(Dataset items)
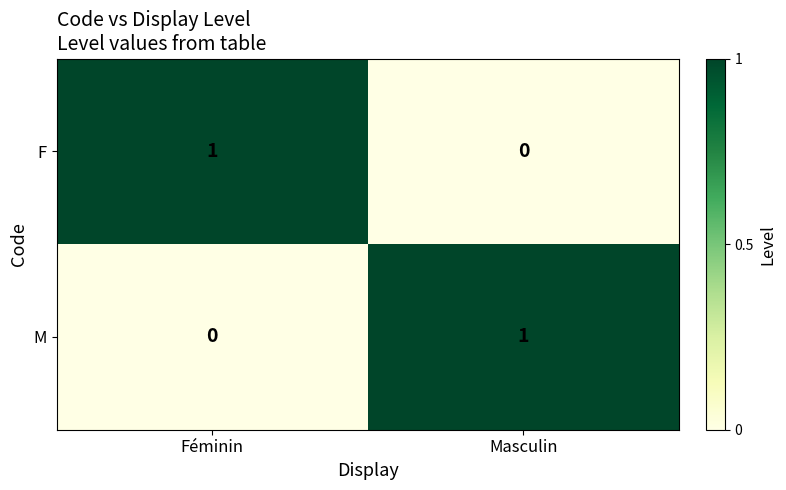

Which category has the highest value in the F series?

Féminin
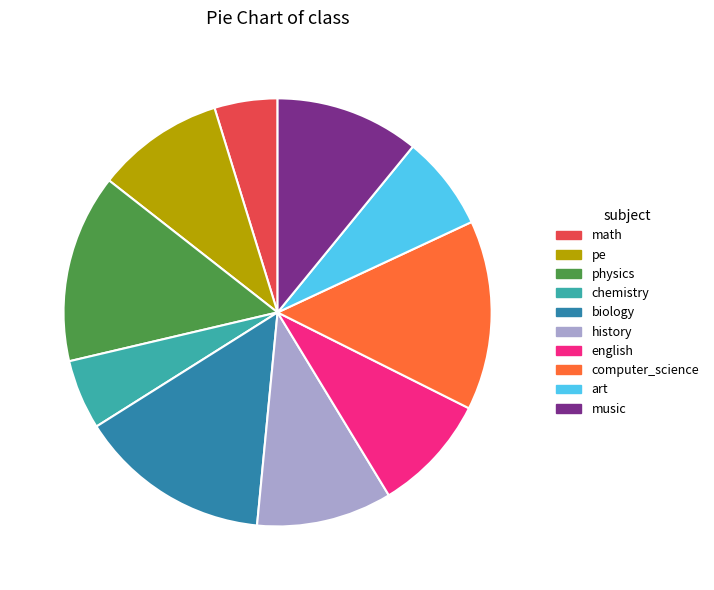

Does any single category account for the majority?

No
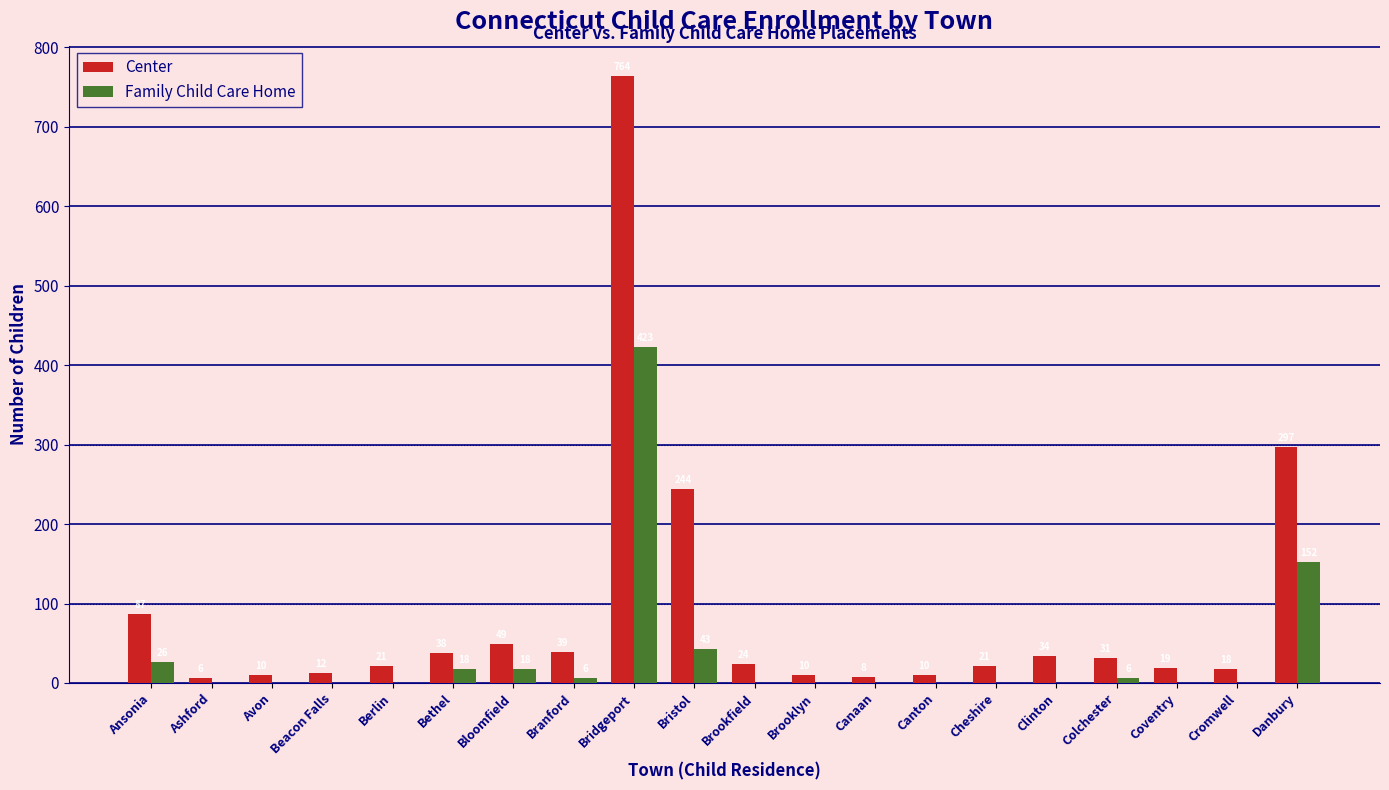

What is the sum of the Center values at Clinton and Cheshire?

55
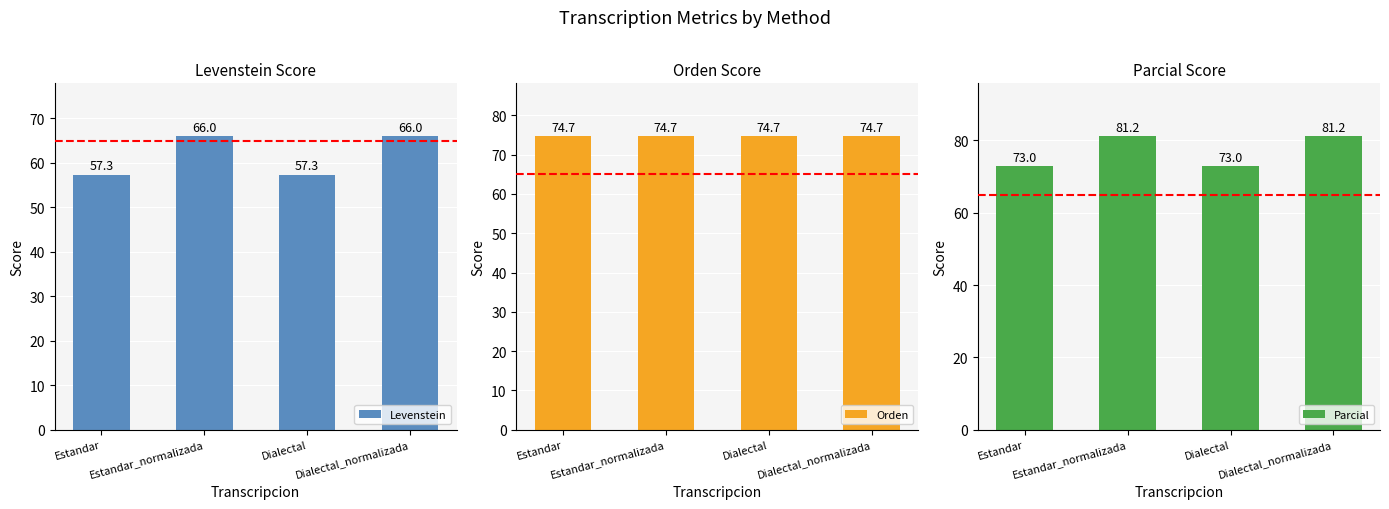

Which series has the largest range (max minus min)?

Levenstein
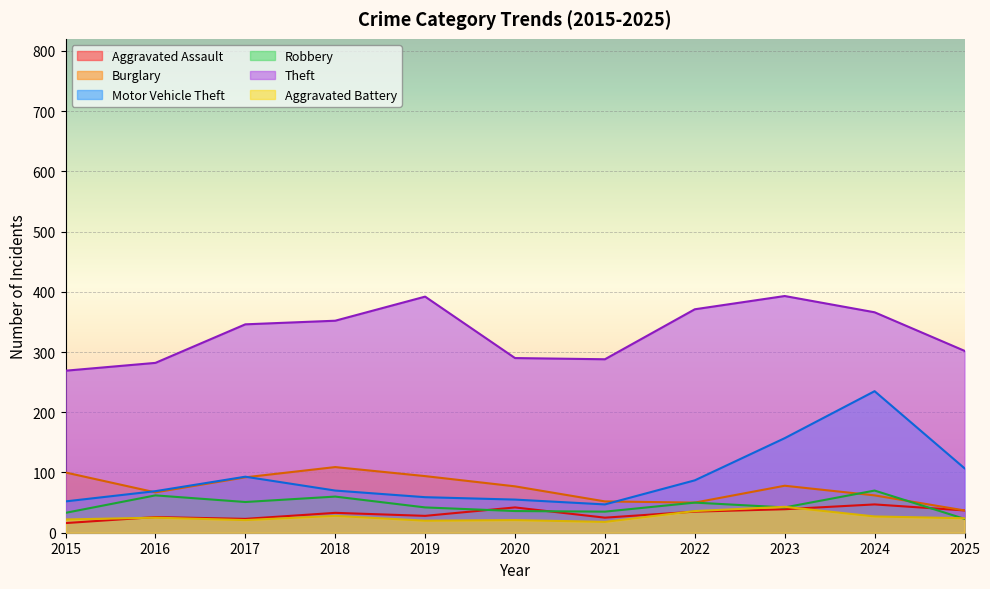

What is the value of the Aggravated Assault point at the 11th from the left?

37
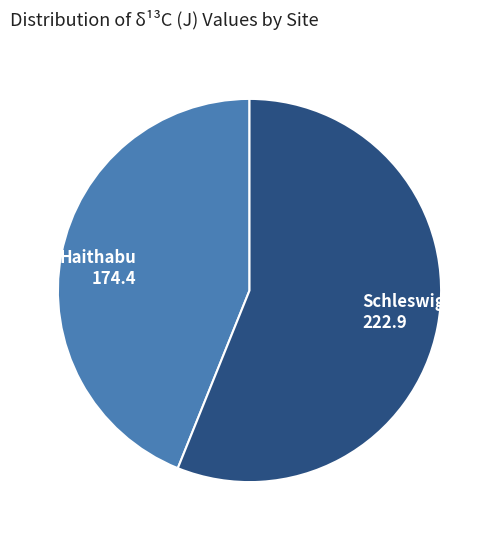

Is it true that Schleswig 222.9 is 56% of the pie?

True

# Directive
Copy the text of all the items above word for word, and leave the pictures out of your copy.

# Response to the task
Which category has the highest value in the F series?

Féminin

Does any single category account for the majority?

No

What is the sum of the Center values at Clinton and Cheshire?

55

Which series has the largest range (max minus min)?

Levenstein

What is the value of the Aggravated Assault point at the 11th from the left?

37

Is it true that Schleswig 222.9 is 56% of the pie?

True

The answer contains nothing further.